You shouldn’t need to pass laws to host an event, but the Blair Government passed legislation, which explicitly prohibits unauthorised use of certain words. Typically, protection of sponsorship is about protecting trademarks and logos that you have registered or fraudulently passing yourself off as officially endorsed by an event. Existing laws are quite capable of doing that, but the Blair/Brown and Cameron Governments had been lobbied by the International Olympic Committee and sponsors to do more. So there are now officially banned words and phrases in relation to trade: 

“Using the words Games, Twenty-Twelve, 2012, or Two Thousand and Twelve, in conjunction with one of these words - London, medals, sponsors, summer, gold, silver or bronze - is also banned.” 

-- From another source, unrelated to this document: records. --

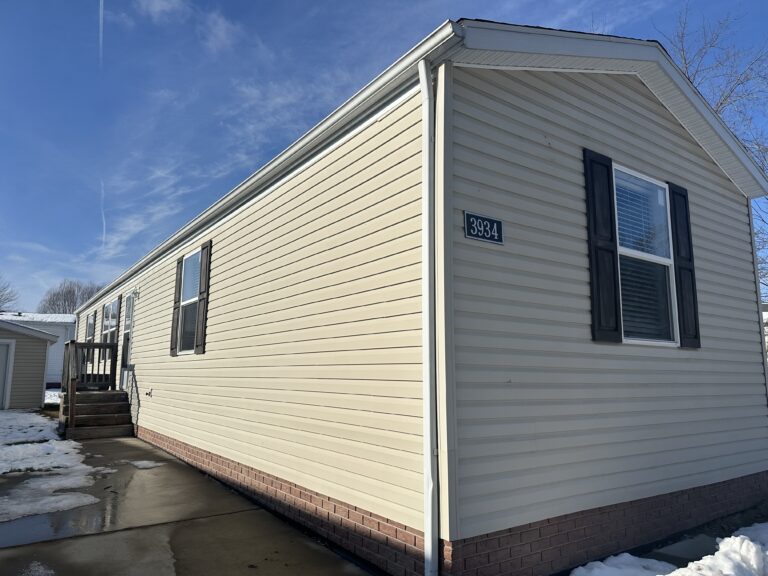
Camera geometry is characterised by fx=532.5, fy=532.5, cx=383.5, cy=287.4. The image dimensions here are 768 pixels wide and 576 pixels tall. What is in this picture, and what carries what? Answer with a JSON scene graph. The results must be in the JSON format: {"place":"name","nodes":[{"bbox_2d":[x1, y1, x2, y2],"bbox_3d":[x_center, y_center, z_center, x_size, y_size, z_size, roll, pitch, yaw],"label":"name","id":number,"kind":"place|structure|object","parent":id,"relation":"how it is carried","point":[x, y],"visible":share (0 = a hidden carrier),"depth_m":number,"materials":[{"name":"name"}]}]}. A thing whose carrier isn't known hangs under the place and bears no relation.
{"place":"outdoors","nodes":[
{"label":"outdoors","id":0,"kind":"place"},
{"bbox_2d":[0,319,58,411],"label":"shed","id":1,"kind":"structure","parent":0,"point":[45,339],"depth_m":16.29,"materials":[{"name":"grey plastic"}]},
{"bbox_2d":[0,339,14,410],"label":"shed door","id":2,"kind":"structure","parent":1,"relation":"in","point":[5,349],"depth_m":15.04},
{"bbox_2d":[0,312,75,392],"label":"neighboring house","id":3,"kind":"structure","parent":0,"point":[56,354],"depth_m":29.27,"materials":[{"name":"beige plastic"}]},
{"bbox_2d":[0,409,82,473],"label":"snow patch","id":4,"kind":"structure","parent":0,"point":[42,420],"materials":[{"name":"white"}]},
{"bbox_2d":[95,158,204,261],"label":"cloud","id":5,"kind":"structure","parent":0,"point":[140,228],"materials":[{"name":"white"}]},
{"bbox_2d":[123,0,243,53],"label":"cloud","id":6,"kind":"structure","parent":0,"point":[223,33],"materials":[{"name":"white"}]},
{"bbox_2d":[0,433,376,575],"label":"concrete driveway","id":7,"kind":"structure","parent":0,"point":[155,530],"materials":[{"name":"grey concrete"}]},
{"bbox_2d":[19,561,55,575],"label":"snow patch","id":8,"kind":"object","parent":7,"relation":"on","point":[51,571],"visible":0.98,"depth_m":3.56,"materials":[{"name":"white snow"}]},
{"bbox_2d":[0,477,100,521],"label":"snow patch","id":9,"kind":"object","parent":7,"relation":"on","point":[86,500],"visible":0.89,"depth_m":5.49,"materials":[{"name":"white snow"}]},
{"bbox_2d":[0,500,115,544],"label":"puddle","id":10,"kind":"object","parent":7,"relation":"on","point":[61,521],"visible":0.55,"materials":[{"name":"liquid"}]},
{"bbox_2d":[58,340,132,439],"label":"wooden steps","id":11,"kind":"structure","parent":7,"relation":"on","point":[70,342],"depth_m":11.15,"materials":[{"name":"brown wood"}]},
{"bbox_2d":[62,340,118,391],"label":"wooden railing","id":12,"kind":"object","parent":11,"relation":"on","point":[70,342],"visible":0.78,"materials":[{"name":"brown wood"}]},
{"bbox_2d":[130,460,165,468],"bbox_3d":[-3.305,2.452,7.421,0.446,0.047,0.573,6,-10,-35],"label":"snow patch","id":13,"kind":"object","parent":7,"relation":"on","point":[139,463],"visible":0.85,"depth_m":7.35,"materials":[{"name":"white snow"}]},
{"bbox_2d":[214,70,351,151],"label":"cloud","id":14,"kind":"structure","parent":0,"point":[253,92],"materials":[{"name":"white"}]},
{"bbox_2d":[0,0,767,313],"label":"sky","id":15,"kind":"structure","parent":0,"point":[162,10],"materials":[{"name":"blue"}]},
{"bbox_2d":[98,0,103,64],"label":"contrail","id":16,"kind":"object","parent":15,"relation":"in","point":[102,2],"visible":0.95,"materials":[{"name":"white"}]},
{"bbox_2d":[100,179,105,250],"label":"contrail","id":17,"kind":"object","parent":15,"relation":"in","point":[104,221],"visible":0.86,"materials":[{"name":"white"}]},
{"bbox_2d":[67,14,767,573],"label":"house","id":18,"kind":"structure","parent":0,"point":[670,144],"depth_m":4.29,"materials":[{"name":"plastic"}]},
{"bbox_2d":[86,311,94,341],"bbox_3d":[-8.412,1.487,15.305,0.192,1.619,1.108,6,-10,-35],"label":"window","id":19,"kind":"structure","parent":18,"relation":"in","point":[88,326],"depth_m":15.52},
{"bbox_2d":[102,298,117,342],"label":"window","id":20,"kind":"structure","parent":18,"relation":"in","point":[108,307],"depth_m":12.75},
{"bbox_2d":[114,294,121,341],"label":"shutter","id":21,"kind":"object","parent":18,"relation":"attached to","point":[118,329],"visible":0.73,"depth_m":12.56,"materials":[{"name":"wood"}]},
{"bbox_2d":[119,293,134,390],"bbox_3d":[-5.511,1.427,11.557,0.163,2.440,1.170,6,-10,-35],"label":"door","id":22,"kind":"structure","parent":18,"relation":"in","point":[129,320],"depth_m":11.77,"materials":[{"name":"white glass"}]},
{"bbox_2d":[131,288,139,298],"bbox_3d":[-5.075,0.112,10.846,0.179,0.219,0.146,6,-10,-35],"label":"wall lamp","id":23,"kind":"object","parent":18,"relation":"attached to","point":[135,292],"visible":0.96,"depth_m":10.82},
{"bbox_2d":[145,388,152,396],"bbox_3d":[-4.210,1.879,9.527,0.132,0.150,0.173,6,-10,-35],"label":"outdoor faucet","id":24,"kind":"object","parent":18,"relation":"attached to","point":[150,392],"visible":0.97,"depth_m":9.50,"materials":[{"name":"metal"}]},
{"bbox_2d":[169,257,182,355],"bbox_3d":[-3.588,0.293,9.218,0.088,1.627,0.295,6,-10,-35],"label":"shutter","id":25,"kind":"object","parent":18,"relation":"attached to","point":[175,302],"visible":0.89,"depth_m":9.14,"materials":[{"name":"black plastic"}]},
{"bbox_2d":[177,249,201,354],"bbox_3d":[-2.934,0.206,8.403,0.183,1.829,1.125,6,-10,-35],"label":"window","id":26,"kind":"structure","parent":18,"relation":"in","point":[188,275],"depth_m":8.66,"materials":[{"name":"glass"}]},
{"bbox_2d":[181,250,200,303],"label":"window sash","id":27,"kind":"object","parent":26,"relation":"attached to","point":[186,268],"visible":0.48,"depth_m":8.55,"materials":[{"name":"white plastic"}]},
{"bbox_2d":[196,243,211,353],"bbox_3d":[-2.679,0.151,7.919,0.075,1.555,0.328,6,-10,-35],"label":"shutter","id":28,"kind":"object","parent":18,"relation":"attached to","point":[204,307],"visible":0.95,"depth_m":7.82,"materials":[{"name":"plastic"}]},
{"bbox_2d":[77,22,465,314],"bbox_3d":[-3.165,-0.763,8.220,0.176,0.165,12.300,6,-10,-35],"label":"gutter","id":29,"kind":"object","parent":18,"relation":"attached to","point":[399,63],"visible":0.82,"depth_m":4.40,"materials":[{"name":"white metal"}]},
{"bbox_2d":[419,58,438,575],"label":"downspout","id":30,"kind":"object","parent":18,"relation":"attached to","point":[428,447],"visible":0.98,"depth_m":3.37,"materials":[{"name":"white metal"}]},
{"bbox_2d":[464,210,503,244],"bbox_3d":[0.676,-0.398,3.583,0.359,0.188,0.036,6,-10,-35],"label":"house number sign","id":31,"kind":"object","parent":18,"relation":"attached to","point":[471,218],"visible":0.98,"depth_m":3.57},
{"bbox_2d":[583,148,621,342],"bbox_3d":[1.818,-0.358,4.427,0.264,1.453,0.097,6,-10,-35],"label":"shutter","id":32,"kind":"object","parent":18,"relation":"attached to","point":[609,246],"visible":0.95,"depth_m":4.39,"materials":[{"name":"black plastic"}]},
{"bbox_2d":[614,166,679,345],"bbox_3d":[2.312,-0.260,4.830,0.987,1.707,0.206,6,-10,-35],"label":"window","id":33,"kind":"structure","parent":18,"relation":"in","point":[668,260],"depth_m":4.89,"materials":[{"name":"glass"}]},
{"bbox_2d":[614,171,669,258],"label":"window blind","id":34,"kind":"object","parent":33,"relation":"attached to","point":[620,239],"visible":0.6,"depth_m":4.83,"materials":[{"name":"white plastic"}]},
{"bbox_2d":[669,182,700,347],"bbox_3d":[3.010,-0.247,5.316,0.284,1.472,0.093,6,-10,-35],"label":"shutter","id":35,"kind":"object","parent":18,"relation":"attached to","point":[678,241],"visible":0.8,"depth_m":5.26,"materials":[{"name":"black plastic"}]},
{"bbox_2d":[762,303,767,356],"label":"neighboring house","id":36,"kind":"structure","parent":0,"point":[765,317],"depth_m":15.11,"materials":[{"name":"white"}]},
{"label":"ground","id":37,"kind":"structure","parent":0},
{"bbox_2d":[0,274,20,312],"label":"bare tree","id":38,"kind":"object","parent":37,"relation":"on","point":[0,300],"visible":0.82,"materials":[{"name":"plant"}]},
{"bbox_2d":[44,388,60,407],"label":"snow patch","id":39,"kind":"object","parent":37,"relation":"on","point":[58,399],"visible":0.26,"depth_m":18.80,"materials":[{"name":"white"}]},
{"bbox_2d":[37,279,104,314],"label":"bare tree","id":40,"kind":"object","parent":37,"relation":"on","point":[73,291],"visible":0.45,"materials":[{"name":"plant"}]},
{"bbox_2d":[567,522,767,575],"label":"snow patch","id":41,"kind":"object","parent":37,"relation":"on","point":[730,541],"visible":0.85,"depth_m":3.81,"materials":[{"name":"white snow"}]},
{"bbox_2d":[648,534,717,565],"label":"concrete slab","id":42,"kind":"object","parent":37,"relation":"on","point":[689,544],"visible":0.45,"depth_m":4.46,"materials":[{"name":"grey concrete"}]},
{"bbox_2d":[660,2,767,300],"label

You can have a brief laugh at how this demonstrates that the quasi-authoritarian nanny-state approach to British politics, embraced by the Labour Party is now mainstream and uncontroversial among major parties. It is also illegal to take photos of the Olympics rings in public places to be used in publicity. This includes the taxpayer funded quarter million pound rings on Tower Bridge. 

To those who think the British constitutional monarchy system is a great guarantor of freedom, surely this shows it up for the emptiness that it is. The government has restricted free speech around the Olympics. Why? Well to protect the official sponsors, because they can’t possibly have a small local café selling muffins under a sign not using the logo saying “Olympic Muffins”.   Conversely, no airline other than British Airways can advertise "fly to London for the Olympics", which is patently absurd.

This overbearing, corporatist nastiness is exactly the sort of bullying that anti-capitalist protestors rightfully condemn. It’s not free market capitalism to pass laws so that sponsors don’t just register trademarks, but prohibit the use of general phrases and descriptions. So on that I’m with the protestors. 
 
How can any politician in the House of Commons hold his or her head up high and say it’s ok to pass laws restricting public usage of words that are NOT brands. I can’t say “Summer 2012” without it being seen as some insidious attempt to undermine the sponsorship of the Olympics.  To his credit, Mayor Boris Johnson has called overzealous policing of sponsorship as “insanity”, which should hopefully take the sting off the tail of cops who see new laws as a chance to grab some new criminals. Hopefully it means that some local businesses who have contributed in taxes for this grand event wont face prosecution for using words from common usage. He has pointed out the suburb of west London called Olympia and how absurd it should be if businesses around there with that name might be forced to change. Sponsors who use such laws to beat up on smaller businesses who are not using their logos and who are not claiming to be official sponsors should themselves face the opprobrium of the public. It’s not your language, taxpayers are the biggest sponsors of these Olympics. Just because you have convinced a bunch of lilly-livered politicians and gutless bureaucrats to pass laws to restrict free speech, doesn’t mean it is right. For if the Olympics has a spell of petty bullying from bureaucrats, Police and lawyers from sponsors forcing people to not use verboten words, then it deserves to be accompanied by moaning. Britain should no more be beholden to rampant corporatism, than it should be to rampant statism. 

Ironically, there has been one freedom granted - Sunday opening hours, which are currently heavily restricted for shops over a certain size, have been abolished for the period of the Games.   However, Britain doesn't have a Government sufficiently committed to economic growth to allow this to continue, as City AM's Allister Heath bemoans.